I don’t know how many of you can relate to this. Most of those who have doctors as parents will sympathize. But all those who have gynaecologists as parents will definitely shed a tear of empathy.
                  My mother is a gynecologist and obstetrician. They are the two meanest branches of medicine, dealing with the complaints of the female reproductive system and yes, childbirth. Hell is real.
       I have often asked her time and again why she picked this particular branch. Her reply never changes- “because I liked it at the time”. How can anyone “like” looking at vaginas, per vaginal examinations, episiotomies and cries of women in labor is beyond me. Nevertheless she started her private practice and I discovered many aspects about this branch that I never knew.

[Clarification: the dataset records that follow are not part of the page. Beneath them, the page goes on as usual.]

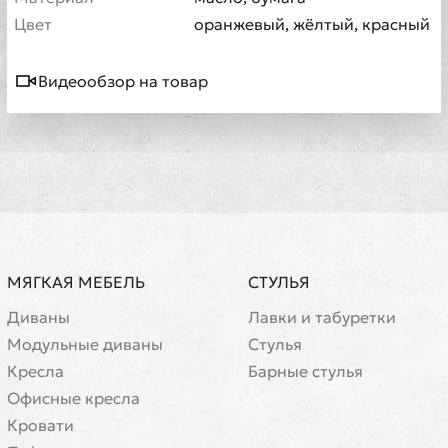
Цвет
оранжевый, жёлтый, красный
Видеообзор на товар
МЯГКАЯ МЕБЕЛЬ
СТУЛЬЯ
Диваны
Лавки и табуретки
Модульные диваны
Стулья
Кресла
Барные стулья
Офисные кресла
Кровати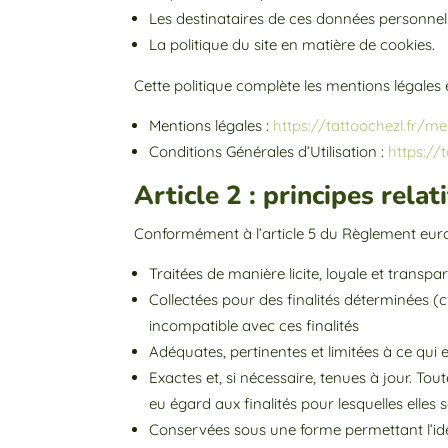
Les destinataires de ces données personne
La politique du site en matière de cookies.
Cette politique complète les mentions légales e
Mentions légales :
https://tattoochezl.fr/me
Conditions Générales d’Utilisation :
https://
Article 2 : principes rela
Conformément à l’article 5 du Règlement eur
Traitées de manière licite, loyale et tran
Collectées pour des finalités déterminées (cf
incompatible avec ces finalités
Adéquates, pertinentes et limitées à ce qui e
Exactes et, si nécessaire, tenues à jour. To
eu égard aux finalités pour lesquelles elles 
Conservées sous une forme permettant l’id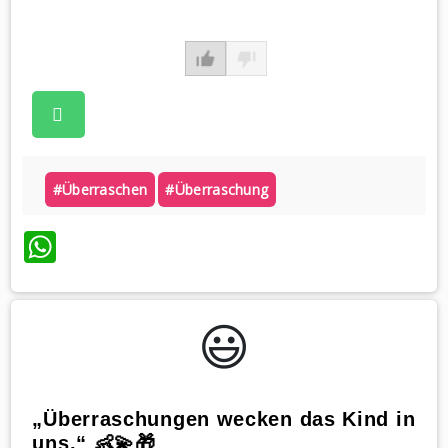
#überraschen
#überraschung
WhatsApp
😃️
„Überraschungen wecken das Kind in
uns.“ 👶💫🎁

1)   Insomnia is a prerequisite.

If you even remotely need your daily dose of sleep, this is a no-go, my friend. For an OBGY practitioner, sleep is an unheard of treat which he/she only gets on Sundays, and that too, if they are lucky. Untimely deliveries, checking up on the mother post-op, the sheer long duration of deliveries will keep you up. Either you develop insomnia or call Edward to turn you into a vampire. No other choice.

2)   Holiday? What’s that?
          
There is nothing like “time-off”. In the world of sudden labor pains and premature deliveries and missed periods that has put the patient in a perpetual state of hysteria, there can be and won’t be spontaneous family trips or attending weddings and such frivolous business. These ladies have been visiting you since 9 months. Are you going to bail on them on their “special” day? Hell no.

3)   Vulgarity.
           
Now if you intend to familiarize yourself with menstrual cycles, vaginal spotting and cervical scrapings, you need to know there’s nothing vulgar about asking a woman to strip (obviously in the clinic, what are you, a pervert??!) Being resilient to putrid odors and panicky hysterical patients is a necessity. The husband is already agitated. Don’t make it worse.

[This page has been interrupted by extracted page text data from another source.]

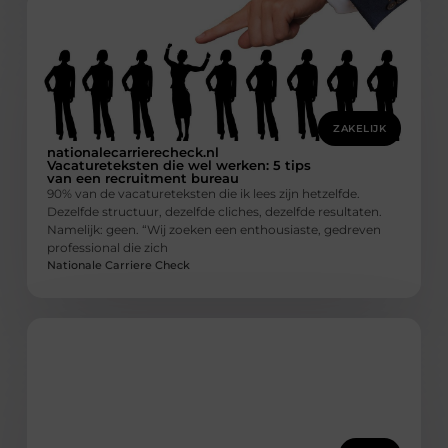
ZAKELIJK
nationalecarrierecheck.nl
Vacatureteksten die wel werken: 5 tips
van een recruitment bureau
90% van de vacatureteksten die ik lees zijn hetzelfde.
Dezelfde structuur, dezelfde cliches, dezelfde resultaten.
Namelijk: geen. “Wij zoeken een enthousiaste, gedreven
professional die zich
Nationale Carriere Check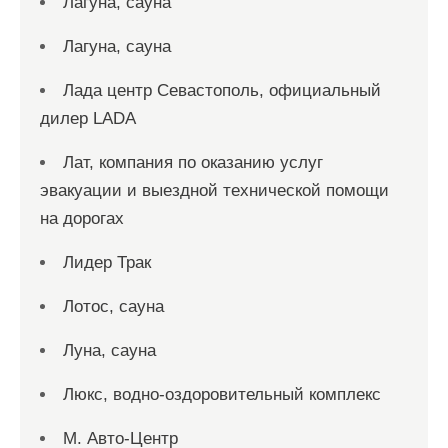
Лагуна, сауна
Лагуна, сауна
Лада центр Севастополь, официальный
дилер LADA
Лат, компания по оказанию услуг
эвакуации и выездной технической помощи
на дорогах
Лидер Трак
Лотос, сауна
Луна, сауна
Люкс, водно-оздоровительный комплекс
М. Авто-Центр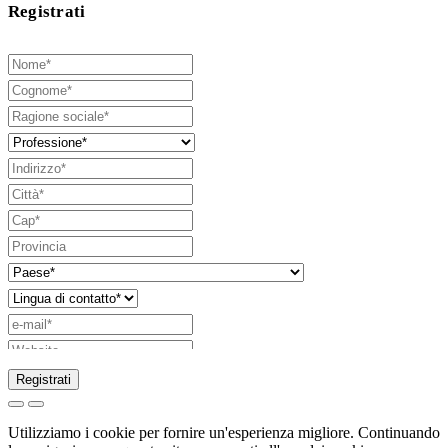
Registrati
Registrati
Richiesta di invio di catalogo
Utilizziamo i cookie per fornire un'esperienza migliore. Continuando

4)   Family dinners are all about cases.

I have lost count of the number of times when I have been eating biryani while mom gave detailed information about her “patient of the day”. Either these are really stupid or irritating patients who have driven my mother up the wall or some medically interesting cases my mother loved. Ectopic pregnancies, bipartite uterus, superfoetation, criminal abortions, I have heard them all. This is all dinner-table talk. There does simply no “don’t talk about meconium while having your food!” It’s not dirty, it’s medical.

5) You will get “the talk” every week.
            
Whenever my mother gets a case of teenage pregnancy, sexually transmitted disease or “ingenious ways of you-know-what that landed the perpetrator with severe injuries you-know-where”, I know she is going to fix me with a beady stare and say the words I dread -“We need to have a talk”. What follows is always a well rehearsed speech on how much she loves me, how she will be there to “handle any problem”, how the opposite sex is composed of “highly irresponsible individuals who will run away and take no responsibility in case “it happens” and  how “you are too small to have to handle all that, if that happens”.
           I've even managed not to shrivel up with embarrassment at this one.

   
        But having said this, girls are lucky, for they won’t have to explain that “PMS” is a recognized medical condition, and so is post partum depression. There will be nothing you can’t talk about, and little you can embarrass them about. They perform a Herculean task, sacrificing their sleep and family lives for getting life into this world, and quite literally.
             And after having seen how hard they work, they deserve the highest respect. Mothers hire nannies and don’t want to wake up in the middle of the night for their own babies. My mother does that for someone else’s baby.